Thursday, July 11, 2013
Eyeing the Rope
Almost there (although like Andy I won't be stopping on the grand) on 983. Frankly, I'm astonished: anyone who read my first post so long ago may remember me bemoaning my urban surroundings and doubting that I'd get anywhere near, but here I am. It's not that I've discovered any hidden habitats, it's just that road verges, neglected gardens and especially the forecourts of lock-up garages can be more diverse than I thought. As someone who's botanised around the area for 20 years I expected 200 plants and I'm now on 290+, with some genuine surprises. Days after I remarked to John that I hadn't seen Flixweed for years I chanced upon a few plants in a gutter - where did they come from ? I've found other local scarcities like Corn Spurrey as well as the predictable aliens and a surprising 43 species of grass. Lichens have come up with 66 and bryophytes with 43 and I've a couple of spots earmarked to check later once the insect frenzy has died down. I've kept a macro-moth list for the garden, which normally comes in at around 150, for years but was I wildly optimistic to hope for as many micros ? So far they're slightly ahead and I'm nearing 300 despite the general awfulness of 2013. I've even had a garden bird tick, the mightly Kestrel.
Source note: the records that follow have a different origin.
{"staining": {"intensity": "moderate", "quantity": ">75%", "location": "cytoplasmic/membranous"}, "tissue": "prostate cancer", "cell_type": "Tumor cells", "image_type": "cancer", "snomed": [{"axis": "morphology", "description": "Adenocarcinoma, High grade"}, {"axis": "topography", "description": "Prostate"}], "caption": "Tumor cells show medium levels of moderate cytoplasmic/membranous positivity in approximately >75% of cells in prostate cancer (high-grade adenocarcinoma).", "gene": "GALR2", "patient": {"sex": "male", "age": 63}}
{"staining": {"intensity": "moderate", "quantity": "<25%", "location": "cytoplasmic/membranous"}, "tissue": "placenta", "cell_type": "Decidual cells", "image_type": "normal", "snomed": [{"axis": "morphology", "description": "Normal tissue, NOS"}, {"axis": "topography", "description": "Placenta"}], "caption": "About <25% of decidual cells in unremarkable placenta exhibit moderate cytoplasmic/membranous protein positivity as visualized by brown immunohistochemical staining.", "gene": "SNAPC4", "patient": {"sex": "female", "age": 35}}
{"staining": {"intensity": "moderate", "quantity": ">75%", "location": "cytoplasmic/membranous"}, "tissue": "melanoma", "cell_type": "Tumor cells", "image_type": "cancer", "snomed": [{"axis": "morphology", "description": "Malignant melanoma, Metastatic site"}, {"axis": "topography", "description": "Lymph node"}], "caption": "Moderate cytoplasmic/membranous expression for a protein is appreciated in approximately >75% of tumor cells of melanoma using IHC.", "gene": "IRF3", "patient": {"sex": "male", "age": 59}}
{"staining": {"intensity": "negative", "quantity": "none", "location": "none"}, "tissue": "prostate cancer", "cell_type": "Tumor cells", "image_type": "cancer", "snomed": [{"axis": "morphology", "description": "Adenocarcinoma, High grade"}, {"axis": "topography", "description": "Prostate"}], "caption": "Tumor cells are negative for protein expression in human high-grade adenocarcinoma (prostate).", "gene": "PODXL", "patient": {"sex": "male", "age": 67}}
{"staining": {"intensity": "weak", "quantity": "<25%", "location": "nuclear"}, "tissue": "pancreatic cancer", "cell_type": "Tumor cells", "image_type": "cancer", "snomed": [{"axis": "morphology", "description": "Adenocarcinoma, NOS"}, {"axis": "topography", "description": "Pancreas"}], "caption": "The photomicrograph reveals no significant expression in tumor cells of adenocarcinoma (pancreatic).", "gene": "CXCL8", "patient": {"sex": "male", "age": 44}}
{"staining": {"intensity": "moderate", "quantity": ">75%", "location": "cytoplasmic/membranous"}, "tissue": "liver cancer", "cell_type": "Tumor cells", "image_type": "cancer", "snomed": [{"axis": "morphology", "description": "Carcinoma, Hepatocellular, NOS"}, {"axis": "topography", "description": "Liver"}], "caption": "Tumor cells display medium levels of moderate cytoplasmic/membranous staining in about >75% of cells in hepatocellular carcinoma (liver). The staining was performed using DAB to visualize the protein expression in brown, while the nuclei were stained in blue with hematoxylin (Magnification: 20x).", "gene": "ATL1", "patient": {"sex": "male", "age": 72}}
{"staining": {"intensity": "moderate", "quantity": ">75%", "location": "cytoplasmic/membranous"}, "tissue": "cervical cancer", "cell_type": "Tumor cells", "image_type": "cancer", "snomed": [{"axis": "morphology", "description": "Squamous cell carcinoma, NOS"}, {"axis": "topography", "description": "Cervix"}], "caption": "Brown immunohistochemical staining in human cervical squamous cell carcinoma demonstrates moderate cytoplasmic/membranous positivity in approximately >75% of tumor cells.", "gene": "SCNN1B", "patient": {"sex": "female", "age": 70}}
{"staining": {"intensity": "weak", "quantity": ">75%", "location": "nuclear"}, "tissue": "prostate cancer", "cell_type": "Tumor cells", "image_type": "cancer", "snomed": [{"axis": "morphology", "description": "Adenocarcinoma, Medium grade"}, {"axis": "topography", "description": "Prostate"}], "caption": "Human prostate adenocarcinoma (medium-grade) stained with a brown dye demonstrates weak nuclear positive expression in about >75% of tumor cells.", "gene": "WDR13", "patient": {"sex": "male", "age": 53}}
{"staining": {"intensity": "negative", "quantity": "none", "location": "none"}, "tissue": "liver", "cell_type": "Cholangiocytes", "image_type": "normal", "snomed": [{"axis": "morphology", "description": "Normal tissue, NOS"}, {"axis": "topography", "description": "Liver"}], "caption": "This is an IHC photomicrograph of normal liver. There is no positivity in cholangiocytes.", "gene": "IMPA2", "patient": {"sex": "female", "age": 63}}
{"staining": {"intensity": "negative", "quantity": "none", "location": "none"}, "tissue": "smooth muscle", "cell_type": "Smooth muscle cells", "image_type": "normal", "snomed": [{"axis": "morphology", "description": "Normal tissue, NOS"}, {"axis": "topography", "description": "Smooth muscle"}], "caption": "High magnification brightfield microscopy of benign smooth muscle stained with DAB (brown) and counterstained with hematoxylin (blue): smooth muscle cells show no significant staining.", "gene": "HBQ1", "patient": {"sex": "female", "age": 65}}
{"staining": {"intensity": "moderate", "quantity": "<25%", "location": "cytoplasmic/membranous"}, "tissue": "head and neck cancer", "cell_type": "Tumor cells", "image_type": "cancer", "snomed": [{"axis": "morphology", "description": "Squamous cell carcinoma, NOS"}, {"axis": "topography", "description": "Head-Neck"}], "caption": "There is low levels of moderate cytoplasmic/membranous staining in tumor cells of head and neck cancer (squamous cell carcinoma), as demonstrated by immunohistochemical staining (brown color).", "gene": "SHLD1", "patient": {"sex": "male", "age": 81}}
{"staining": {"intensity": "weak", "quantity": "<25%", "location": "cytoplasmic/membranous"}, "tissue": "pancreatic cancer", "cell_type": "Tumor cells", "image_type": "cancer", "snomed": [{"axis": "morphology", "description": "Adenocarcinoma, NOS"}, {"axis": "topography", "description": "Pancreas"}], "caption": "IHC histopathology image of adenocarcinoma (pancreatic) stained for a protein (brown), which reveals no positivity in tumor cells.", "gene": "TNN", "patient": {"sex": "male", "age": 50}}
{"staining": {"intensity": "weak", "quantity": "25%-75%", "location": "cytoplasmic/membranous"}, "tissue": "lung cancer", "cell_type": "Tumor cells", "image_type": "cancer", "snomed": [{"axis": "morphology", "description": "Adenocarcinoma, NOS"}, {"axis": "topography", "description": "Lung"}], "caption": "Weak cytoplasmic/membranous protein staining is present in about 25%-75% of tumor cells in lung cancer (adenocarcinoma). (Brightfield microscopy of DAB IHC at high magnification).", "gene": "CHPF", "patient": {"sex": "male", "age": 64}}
These are generally extremely rare round here - it's too built-up and Peregrine is the common falcon - and a bit of a bogey for me since Dawn and the girls saw one some years ago. Dawn kept repeating this feat this year until she finally managed to get me onto it - surely just one bird, which has adopted the unusual habit of hovering at extreme height and then stooping into the gardens. My next challenge is to manipulate the next few species so that my 1000th is not, heaven forbid, the leafmine of a fly.